[Dataset excerpts]
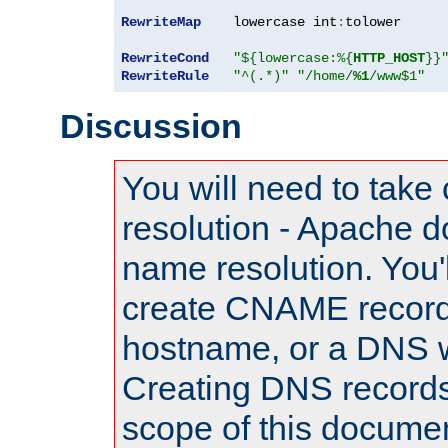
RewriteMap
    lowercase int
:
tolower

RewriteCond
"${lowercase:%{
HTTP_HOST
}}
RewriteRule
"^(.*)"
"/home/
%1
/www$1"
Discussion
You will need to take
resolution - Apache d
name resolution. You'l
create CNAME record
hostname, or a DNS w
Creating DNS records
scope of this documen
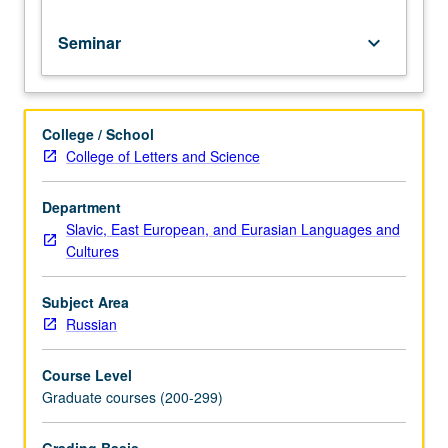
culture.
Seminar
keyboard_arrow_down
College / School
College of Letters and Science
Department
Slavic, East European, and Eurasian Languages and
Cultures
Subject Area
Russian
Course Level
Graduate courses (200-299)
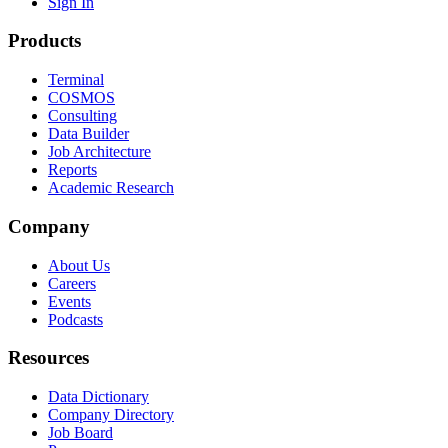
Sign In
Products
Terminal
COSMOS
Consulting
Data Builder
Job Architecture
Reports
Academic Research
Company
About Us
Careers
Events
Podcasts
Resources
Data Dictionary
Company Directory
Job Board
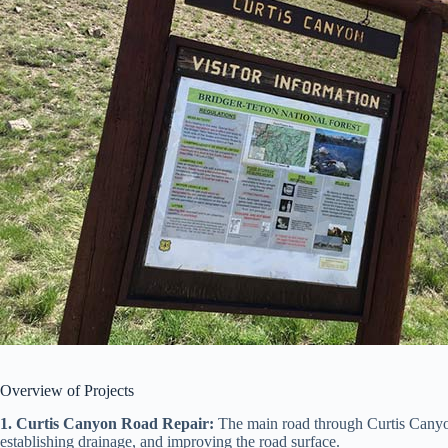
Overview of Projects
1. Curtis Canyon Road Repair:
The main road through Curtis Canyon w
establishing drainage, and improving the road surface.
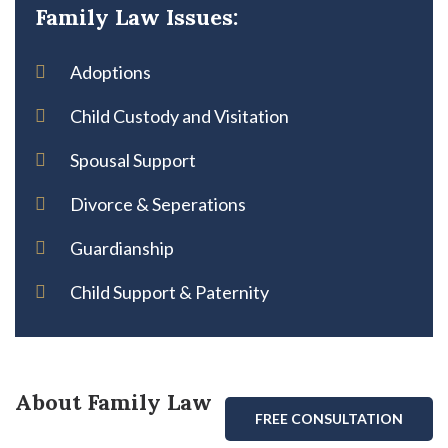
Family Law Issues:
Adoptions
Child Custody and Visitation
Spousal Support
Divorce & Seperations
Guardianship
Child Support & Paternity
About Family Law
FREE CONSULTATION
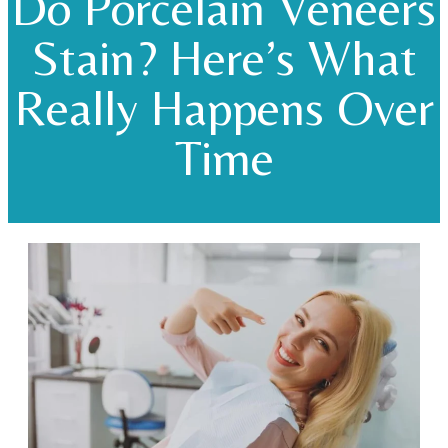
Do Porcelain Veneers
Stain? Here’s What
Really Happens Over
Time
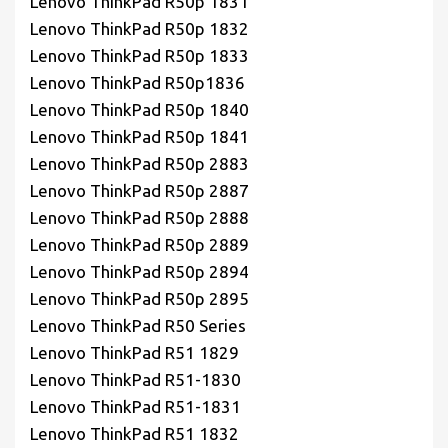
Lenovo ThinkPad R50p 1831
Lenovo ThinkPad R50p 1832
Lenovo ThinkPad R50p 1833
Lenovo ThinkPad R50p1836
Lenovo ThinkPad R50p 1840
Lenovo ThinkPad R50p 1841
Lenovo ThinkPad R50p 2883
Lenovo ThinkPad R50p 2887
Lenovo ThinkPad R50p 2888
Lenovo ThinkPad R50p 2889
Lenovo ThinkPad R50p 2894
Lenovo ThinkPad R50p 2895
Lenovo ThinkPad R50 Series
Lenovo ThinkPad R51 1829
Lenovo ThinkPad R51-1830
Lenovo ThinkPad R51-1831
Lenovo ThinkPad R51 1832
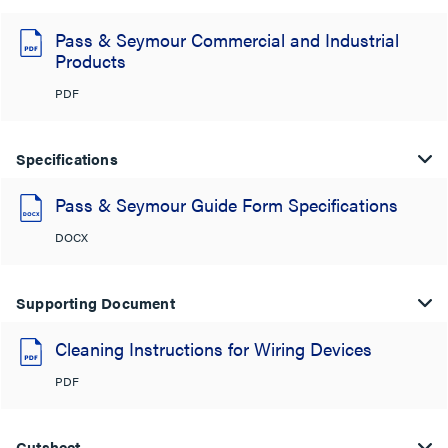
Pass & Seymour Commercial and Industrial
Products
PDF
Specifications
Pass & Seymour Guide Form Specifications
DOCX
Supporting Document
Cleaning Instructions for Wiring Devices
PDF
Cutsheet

* * *

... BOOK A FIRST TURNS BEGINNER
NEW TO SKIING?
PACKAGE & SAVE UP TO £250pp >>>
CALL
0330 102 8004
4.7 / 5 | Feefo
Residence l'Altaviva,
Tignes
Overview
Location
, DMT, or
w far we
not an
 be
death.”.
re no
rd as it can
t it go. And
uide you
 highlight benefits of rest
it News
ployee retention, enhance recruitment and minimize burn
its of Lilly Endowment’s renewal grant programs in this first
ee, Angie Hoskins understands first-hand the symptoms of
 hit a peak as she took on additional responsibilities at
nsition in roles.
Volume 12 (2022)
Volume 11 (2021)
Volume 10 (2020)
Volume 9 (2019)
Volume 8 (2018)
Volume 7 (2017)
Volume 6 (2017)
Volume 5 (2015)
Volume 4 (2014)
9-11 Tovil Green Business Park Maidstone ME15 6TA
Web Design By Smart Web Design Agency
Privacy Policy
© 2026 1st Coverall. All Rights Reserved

- **The problem**: Return a copy of each line in the records above that has "Pass" in it.

- **Result**:
Pass & Seymour Commercial and Industrial
Pass & Seymour Guide Form Specifications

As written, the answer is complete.